Jane Patterson is the Assistant Professor of New Testament at Seminary of the Southwest. In addition to teaching Bible courses at the seminary, Jane serves as co-director of The Workshop, a ministry that guides laity in using the Bible to discern how to live faithfully.
Lately I’ve noticed that what I thought was an elite club of which I was the only member turns out to be a very popular club, with each member assuming he or she is the only one. This is the club of people for whom Lent is their favorite liturgical season. In whispers and asides, we are beginning to locate one another and to proclaim our allegiance: “I don’t mean to sound weird or anything, but really, Lent is my favorite season.”
In central Texas, Lent is a heady mixture of the sweet, grape-y scent of Mountain Laurel any time you’re walking outdoors, combined with the spirit-intensifying practices of, say, finally making good on your promise to rise at dawn every day for prayer or read a Gospel slowly enough to climb into the story. On the seminary campus, many of us are using the daily reflections of the monastic Society of Saint John the Evangelist and gathering once a week to talk them over, to pray, to share the ways in which our hearts are slowly opening to the processes of God’s love.
But what of the “R” word – repentance? Isn’t that kind of a downer? I’ve described elsewhere an incident that has become emblematic to me of repentance and reconciliation, but today I want to take the same story and turn it in a different direction.
Every fall, I help to lead a knitting retreat, not because I’m a good knitter, but because I said I would lead the first one, and then I got hooked on the ways in which that quiet practice not only results in sweaters and scarves and socks and hats, but also knits together a community of people. A couple of years ago, one of the women brought with her the softest gray yarn of baby alpaca, and knitted her husband a sweater with a beautiful basket weave. It was basically a knitted hug. And yet – it never quite fit him, and to make matters worse, the joins weren’t holding. The ill-fitting sweater was falling apart.
She brought the sweater back this year, and spent the first evening unraveling it until she had a huge pile of something that looked more or less like a medium-sized dog by the side of her chair.
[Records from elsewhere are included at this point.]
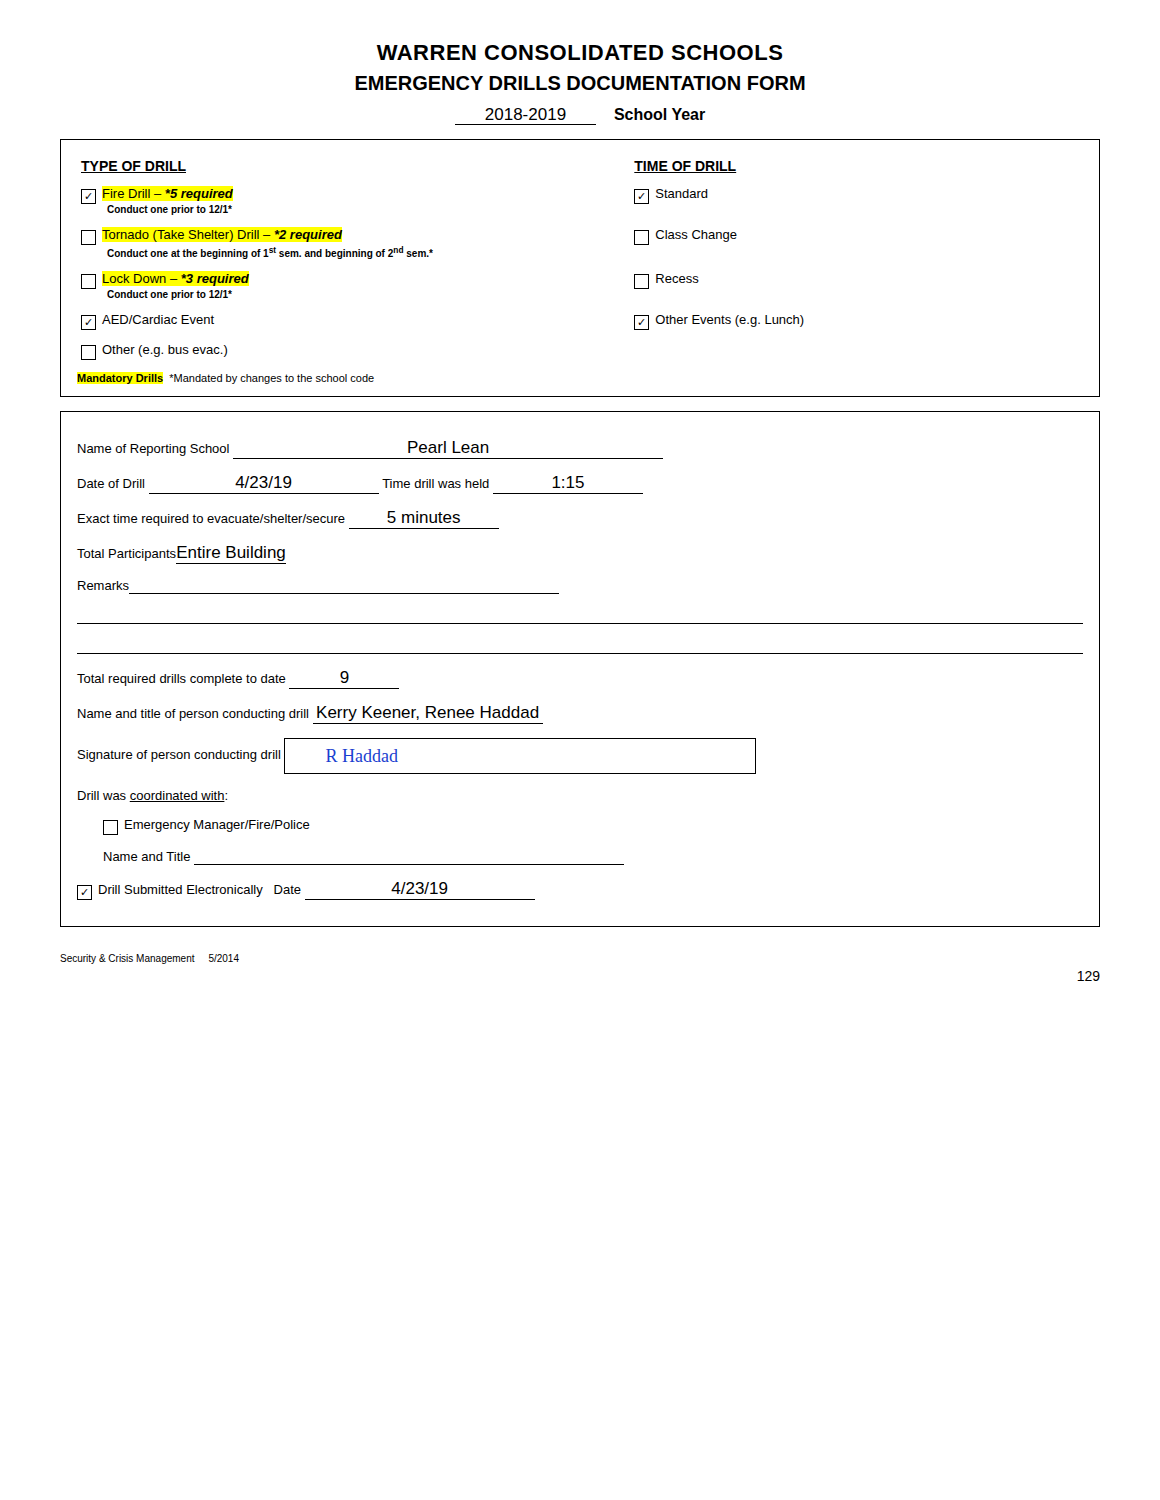WARREN CONSOLIDATED SCHOOLS
EMERGENCY DRILLS DOCUMENTATION FORM
2018-2019 School Year
| TYPE OF DRILL | TIME OF DRILL |
| ✓ Fire Drill – *5 required Conduct one prior to 12/1* | ✓ Standard |
| Tornado (Take Shelter) Drill – *2 required Conduct one at the beginning of 1 st sem. and beginning of 2 nd sem.* | Class Change |
| Lock Down – *3 required Conduct one prior to 12/1* | Recess |
| ✓ AED/Cardiac Event | ✓ Other Events (e.g. Lunch) |
| Other (e.g. bus evac.) | |
Mandatory Drills *Mandated by changes to the school code
Name of Reporting School Pearl Lean
Date of Drill 4/23/19 Time drill was held 1:15
Exact time required to evacuate/shelter/secure 5 minutes
Total ParticipantsEntire Building
Remarks
Total required drills complete to date 9
Name and title of person conducting drill Kerry Keener, Renee Haddad
Signature of person conducting drill R Haddad
Drill was coordinated with:
Emergency Manager/Fire/Police
Name and Title
✓Drill Submitted Electronically Date 4/23/19
Security & Crisis Management 5/2014
129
In the previous telling of her story, I talk about how the yarn got untangled and rolled back into neat balls for re-knitting. But that’s another story.
Today, I’m thinking about how the practices of repentance and prayer and attention during Lent help us to see the people around us more clearly, to take their more precise measurements. There comes a time in most of our closest relationships – our relationship with a spouse, with a sibling, or parent, or friend – when, if we’re paying attention, we notice that our image of them doesn’t fit them any more. And perhaps our view of them has even started to come apart at the seams. But it’s hard work to unravel our previous sense of someone, and it’s even harder still to muster the energy to re-knit our perceptions into something that actually fits.
But the gift of the practices of self-inventory that characterize Lent (such as the Great Litany) is that they don’t finally leave us with ourselves. They help us get over ourselves, so that we can receive the presence of others more simply and truly. This Lent, while I may appear to be praying, what I’m actually doing is unraveling constructions that were about to fall apart anyway, and re-knitting them by the light of Christ. It’s hard work and good work, and I’m so thankful for this tender, purple season of fragrant Mountain Laurels to do it in.